■ Required work:
a) In the South By Southwest food article, which company made the bacon-scented iPhone alarm attachment?
b) Please sum up the South By Southwest food article in two sentences.
c) Pick up the South By Southwest food article where it stops and continue it.
— Begin Text block —
Andy Samberg and Seth Meyers testing food innovations at South By Southwest

Andy Samberg and Seth Meyers testing food innovations at South By Southwest

Science


Anyone who thinks this year’s South By Southwest did not have any groundbreaking tech announcements clearly missed the Oscar Mayer bacon-scented iPhone alarm attachment.

Not to mention the 3-D-printing, tweet-activated Oreo-making machine, lab-cultivated cow cell meat chips and a cookie cup full of milk from the inventor of the cronut.

All of which sounds delicious. Maybe. In any case, it’s happening and has been one of the more interesting areas of venture investment of late.

At the Future of Food panel yesterday, four young food entrepreneurs talked about an industry ripe for disruption and the challenges they face getting people emotionally onboard with these unfamiliar sources of nutrition. It is a challenge, the inventors said, that was much more difficult than the science itself.

Soylent Green is ... oh, you know.

Soylent Green is … oh, you know.
— End Text block —
— Begin Extracted entries —
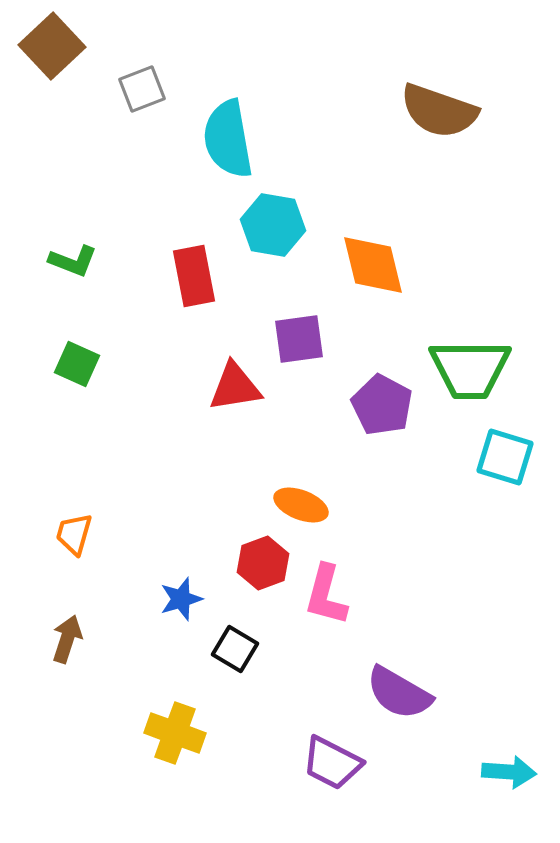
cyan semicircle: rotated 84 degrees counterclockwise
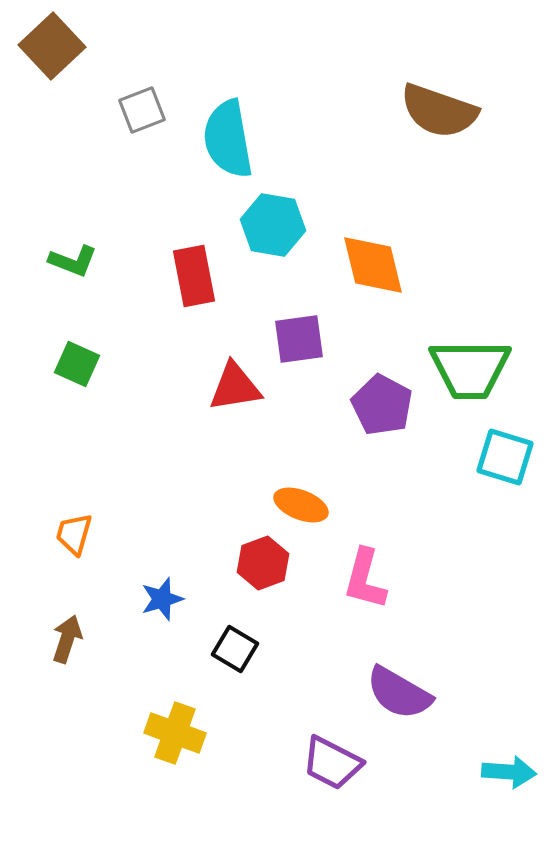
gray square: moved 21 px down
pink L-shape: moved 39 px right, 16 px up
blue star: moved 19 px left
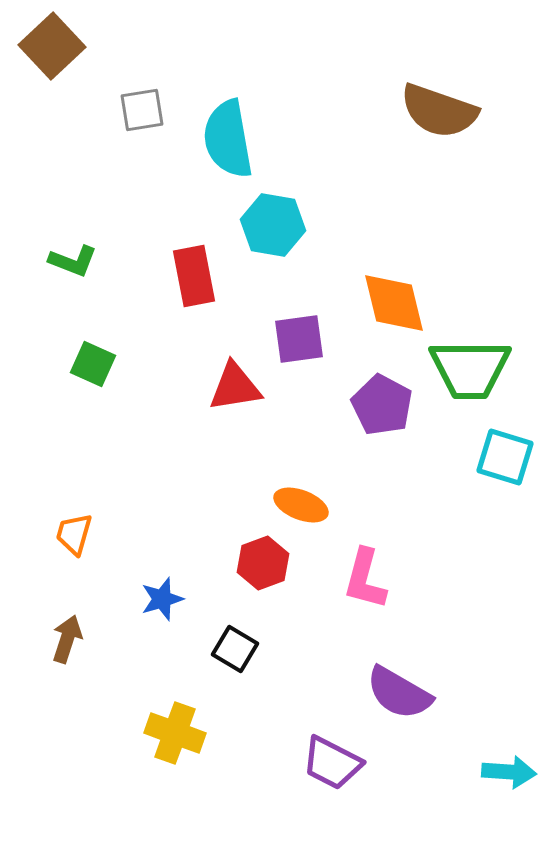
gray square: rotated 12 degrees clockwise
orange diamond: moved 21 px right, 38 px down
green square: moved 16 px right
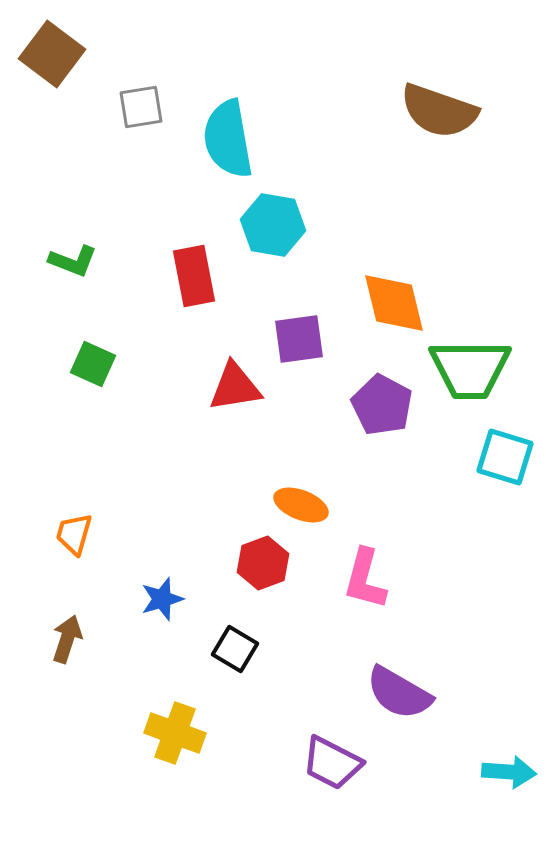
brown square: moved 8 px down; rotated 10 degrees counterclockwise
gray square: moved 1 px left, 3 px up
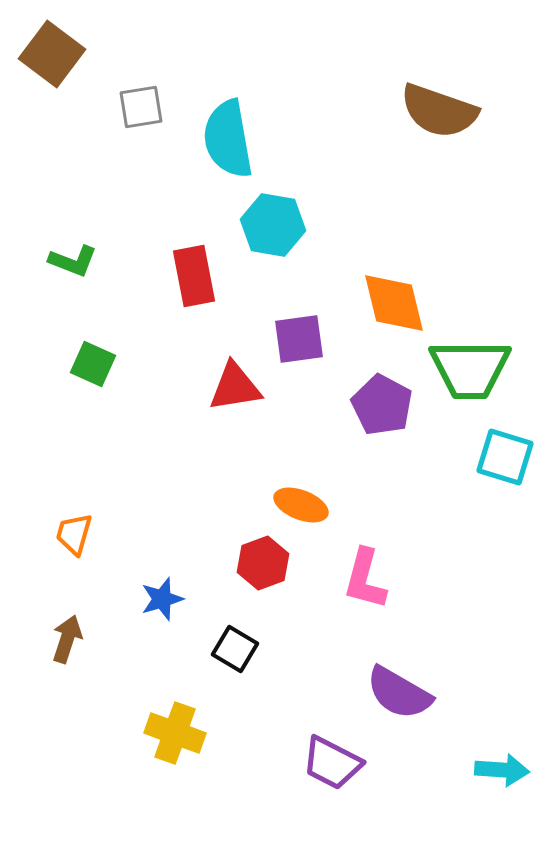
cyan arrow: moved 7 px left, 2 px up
— End Extracted entries —
■ Expected answers:
a) Oscar Mayer

b) This year's South By Southwest featured food inventions such as a bacon-scented iPhone alarm attachment, a tweet-activated Oreo-making machine, lab-cultivated meat chips and a milk-filled cookie cup. At the Future of Food panel, four young food entrepreneurs said that getting people emotionally onboard with unfamiliar sources of nutrition was much harder than the science itself.

c)
“Once you start to see food as a form of hardware, you start to ask, why can’t it get better,” said Rob Rhinehart, the maker of the food-replacement drink called Soylent, suggesting the famous movie about how yummy people of the dystopian future had become, much to the horror of a dyspeptic Charlton Heston. “What does it look like to have food with updates?”

That means we will all one day forget about our old foods, much as we’ve forgotten about rotary telephones, said Josh Tetrick, the founder of Hampton Creek Foods, which has created an egg replacement made from vegetables that recently received $23 million in Series B funding.

“There was a newspaper story in 1889 about how, ‘Edison’s electric light substitute is gaining share over the gaslight,’” he said. “What was the substitute before just becomes the thing you do.”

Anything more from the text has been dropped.